While it’s still one of the Janeway hologram’s biggest roles yet, and it’s clear an ensemble story, it’s Rok who gets to “arc”. During the exercise, she makes it plain that, super-strength or not, she doesn’t want to be security officer. Stuck in the slowest time fragment, she’ll be the crew’s last hope as the ticking clock to the protostar exploding has a short fuse even for those who are in normal time. The episode is cagey about how long she’s in there - months at least, probably a year or more, hard to say - but it’s enough for her to learn all the maths and technical skills required to build a warp matrix and reconstruct Janeway’s program after it is erased by Dredlok (we’ll get back to that). Also, stop being such a cry-baby. I do question whether we need another techie character since Jankom is a super-engineer, Zero is the brains (give or take hard to work hands - it’s cool to see them in awkward action), and Dal is pretty good with the jury-rigging. Glad she found her own path however.


While Rok essentially does it alone after a number of misfires from the other crew, they’re still necessary to figure things out so she has all the pieces of the puzzle. Well, except Murf, who ironically gets one of the slowest time fragments but is utterly useless except to make the kiddies laugh. Jankom, in the fastest fragment, gets the least to do. Dal, who finally admits to Janeway that he’s been lying about them being cadets (it doesn’t matter to her, phew!) wastes most of his time sulking in his room. Zero is on top of it and drops the technobabble bombs (well at least it leads to a cool shot where the camera rides the sine wave). Gwyn gets the bulk of the action thanks to Dredlok using the vehicle replicator to 3D print himself aboard - the ship is too far out to intercept after DaiMon Nandi sells the Diviner the coordinates - and ends up getting airlocked for his trouble (along with the first makeshift warp matrix).

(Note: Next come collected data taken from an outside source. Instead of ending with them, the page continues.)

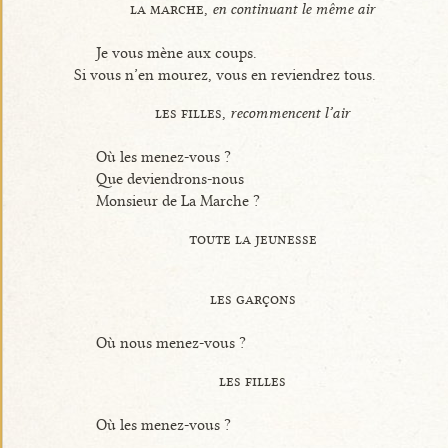
la marche,
en continuant le même air
Je vous mène aux coups.
Si vous n’en mourez, vous en reviendrez tous.
les filles,
recommencent l’air
Où les menez-vous ?
Que deviendrons-nous
Monsieur de La Marche ?
toute la jeunesse
les garçons
Où nous menez-vous ?
les filles
Où les menez-vous ?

Of course once the timeline is restored, everyone’s alive and aboard, including him. Since the ticking clock is rather abstract, he brings needed tension to the episode and a real creep factor. Erasing Janeway with Chakotay’s voice? Brr.


LESSON: Patience isn’t for the young.


REWATCHABILITY - Medium: Some characters are advanced, but there’s still a reliance on technobabble that might lose some audience members.